The Story of the Youngest Medal of Honor Recipient

Medal of Honor

William “Willie” Johnston is the youngest Medal of Honor recipient in US military history. Wikimedia Commons photo.

The youngest person to earn the Medal of Honor was an 11-year-old drummer boy named William “Willie” Johnston. In 1861, Johnston’s father enlisted in the US Army in Vermont. Johnston followed suit and was assigned to D Company of the 3rd Vermont Volunteer Infantry Regiment.

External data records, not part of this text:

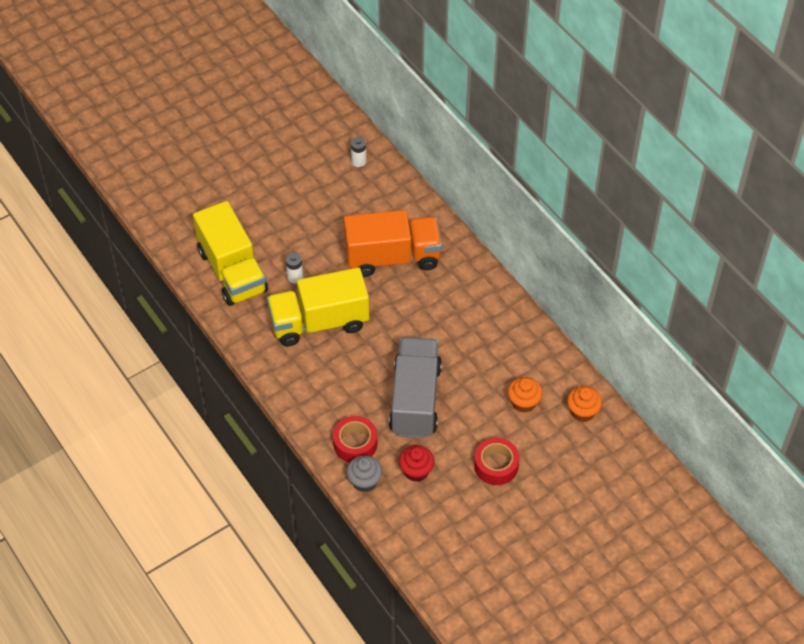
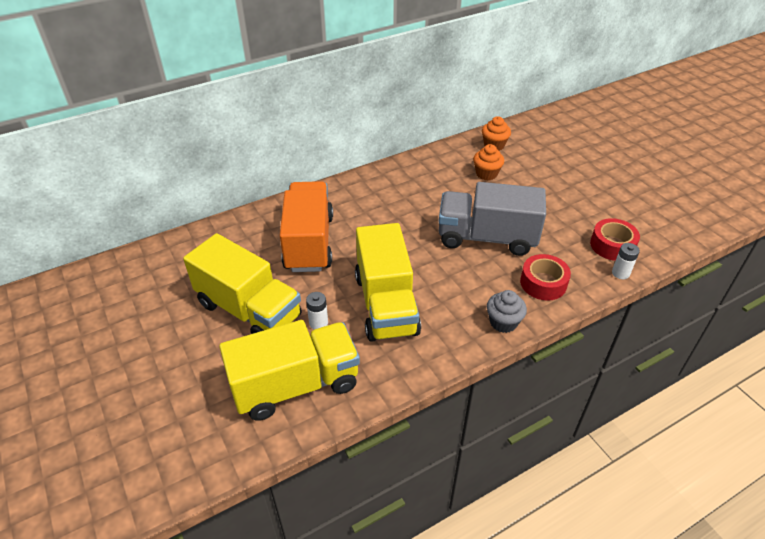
camera: 85 degrees left, 10 degrees down
(306, 228) = (249, 310): none -> yellow truck
(358, 161) = (168, 261): white battery -> white battery (620, 273)
(364, 481) = (587, 278): grey cupcake -> grey cupcake (503, 322)
(416, 471) = (568, 242): red cupcake -> none
(496, 465) = (554, 194): red tape -> red tape (612, 245)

Johnston was issued a uniform and a drum. During the Civil War, drummers, who were typically adolescent boys, provided “drum calls” to signal actional commands. The loud beats of the drum were easier to hear over the sound of cannon and gunfire than the shouts of a commanding officer.

Johnston accompanied his unit to Virginia. He participated in a series of skirmishes fought between June 25 and July 1, 1862, called the Seven Days Battles.

When the Union Army was forced to retreat following its failed attempt to capture Richmond, many of its musicians abandoned their instruments to make a faster escape. But not Willie. In fact, he was the only drummer in his division to return to friendly lines with his instrument.

Upon learning of Johnston’s story, President Abraham Lincoln was so impressed by the drummer boy’s courage that he recommended him for the Medal of Honor. In 1863, at age 13, Willie received the medal.

The Only Female Medal of Honor Recipient

Medal of Honor

Mary Edwards Walker volunteered to treat Union soldiers wounded on the frontlines of Civil War battles. Photo courtesy of the National Archives.

In the 1850s, Mary Edwards Walker was one of just two practicing female physicians in the entire United States. When the Civil War began, she volunteered to put her medical skills to work for the Union Army and was contracted as a field surgeon. She would be the only woman to serve in that role during the war, while as many as 10,000 women served as nurses.

In 1863, Maj. Gen. George H. Thomas appointed Walker as the assistant surgeon for the 52nd Ohio Volunteer Infantry and she joined the unit in Tennessee. While traveling to Georgia, she was captured by Confederate soldiers and accused of being a spy. She spent four months as a prisoner of war before being released back to her unit.

Since she worked in contract positions during the war, she wasn’t officially a US military member. Still, Major Generals William Tecumseh Sherman and George Thomas deemed her contributions to the war effort worthy of the Medal of Honor and recommended her for the award. She received the medal in 1866.